Data collection and statistical analysis
Clinical, surgical, histopathological and follow-up data were collected
from medical records. Baseline characteristics were compared between the
different learning phases. The institutional review board approved this
study and waived individual consent requirements for the use of these
pseudonymised retrospective data. Participants were not involved in the
development of this analysis and no core outcome sets were used in this
study.
Primary outcome of interest was surgical proficiency when introducing a
novice, based on cervical recurrence rate. To evaluate surgical
proficiency (i.e. learning curve) in this new phase, a risk-adjusted
cumulative sum analysis (RA-CUSUM) was performed (see previous
publication for a detailed description of this
analysis8). The probability of recurrence for each
individual patient was modelled by a multivariate logistic regression
analysis. To prevent overfitting, we limited this model to three degrees
of freedom. As previously described, we used two RA-CUSUM functions: the
RA-CUSUM+ chart, designed to detect a doubling of the odds of
recurrence, and the RA-CUSUM- chart, designed to detect a
halving of the odds of recurrence. Details of these RA-CUSUM functions
are provided in the supplementary material (Appendix S1).

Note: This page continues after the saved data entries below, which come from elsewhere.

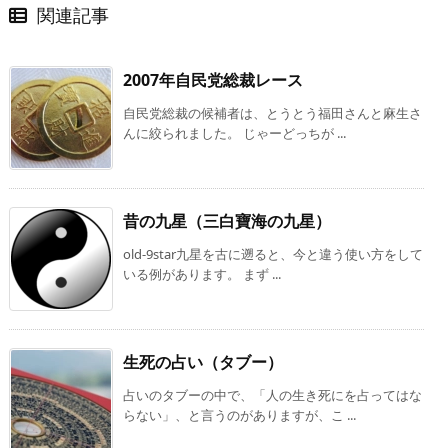
関連記事
2007年自民党総裁レース
自民党総裁の候補者は、とうとう福田さんと麻生さ
んに絞られました。 じゃーどっちが ...
昔の九星（三白寶海の九星）
old-9star九星を古に遡ると、今と違う使い方をして
いる例があります。 まず ...
生死の占い（タブー）
占いのタブーの中で、「人の生き死にを占ってはな
らない」、と言うのがありますが、こ ...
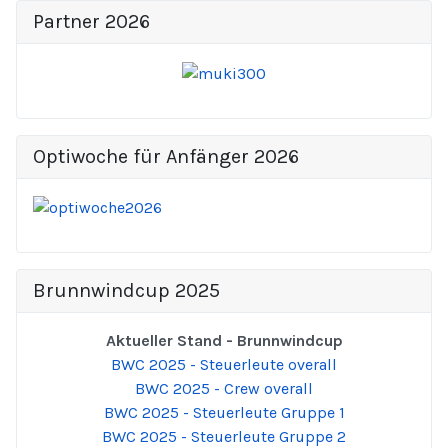
Partner 2026
Optiwoche für Anfänger 2026
Brunnwindcup 2025
Aktueller Stand - Brunnwindcup
BWC 2025 - Steuerleute overall
BWC 2025 - Crew overall
BWC 2025 - Steuerleute Gruppe 1
BWC 2025 - Steuerleute Gruppe 2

Secondary outcomes were disease-free survival (DFS), disease-specific
survival (DSS) and overall survival (OS) in this new phase compared to
the previous phases. Survival was defined as the time interval between
date of diagnosis or first visit and date of disease recurrence
diagnosis (DFS), diagnosed clinically, by imaging, or histopathological
biopsy, or death due to the sequelae of cervical cancer (DSS) or death
from any cause (OS). Survival curves were estimated using Kaplan-Meier
method and the newly added group (group 3) was compared with the
previous groups (group 1 and group 2) using log-rank test: group 1
versus group 3 and group 2 versus group 3.

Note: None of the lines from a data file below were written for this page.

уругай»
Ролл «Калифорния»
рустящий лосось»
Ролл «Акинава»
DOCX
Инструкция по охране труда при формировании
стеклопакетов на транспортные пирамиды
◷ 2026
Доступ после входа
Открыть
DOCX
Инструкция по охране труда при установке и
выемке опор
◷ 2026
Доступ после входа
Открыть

In addition to the previous analysis, we also assessed differences in
operation time and short-term surgical complications between the three
learning phases. Operation time was defined as the time (in minutes)

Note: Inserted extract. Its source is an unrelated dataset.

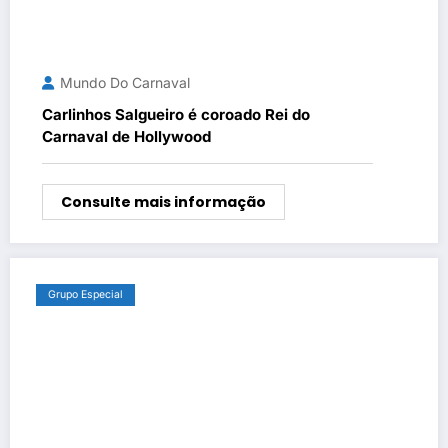
Mundo Do Carnaval
Carlinhos Salgueiro é coroado Rei do
Carnaval de Hollywood
Consulte mais informação
Grupo Especial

between first incision and end of closure by the surgeon. If the
procedure was performed in two tempi the operation time of the uterine
procedure was included in the analysis. All intraoperative
complications, defined as complications diagnosed intraoperatively and
postoperative complications within 42 days were registered in adherence
to the Common Terminology Criteria for Adverse Events (CTCAE) version
5.0 (published November 27, 2017).27 In the current
analysis main focus was on severe surgical complications, i.e. grade 3
to 5 adverse events.
Continuous data were compared between the groups using one-way analysis
of variance (ANOVA) or its non-parametric counterpart, as appropriate.
In the event of significance, post-hoc tests were conducted to determine
differences between each pair of groups. Categorical data were reported
as proportions and compared between groups using chi-square test or
Fisher’s exact test, as appropriate. Statistical tests were two-sided
with significance set at p<0.05, with confidence intervals
(CI) at the 95% level.
Analyses were performed using the Statistical Package for the Social
Sciences version 27.0.0 (SPSS; International Business Machines, Armonk,
NY, USA) and Microsoft Excel 2016 (Microsoft, Redmond, WA, USA).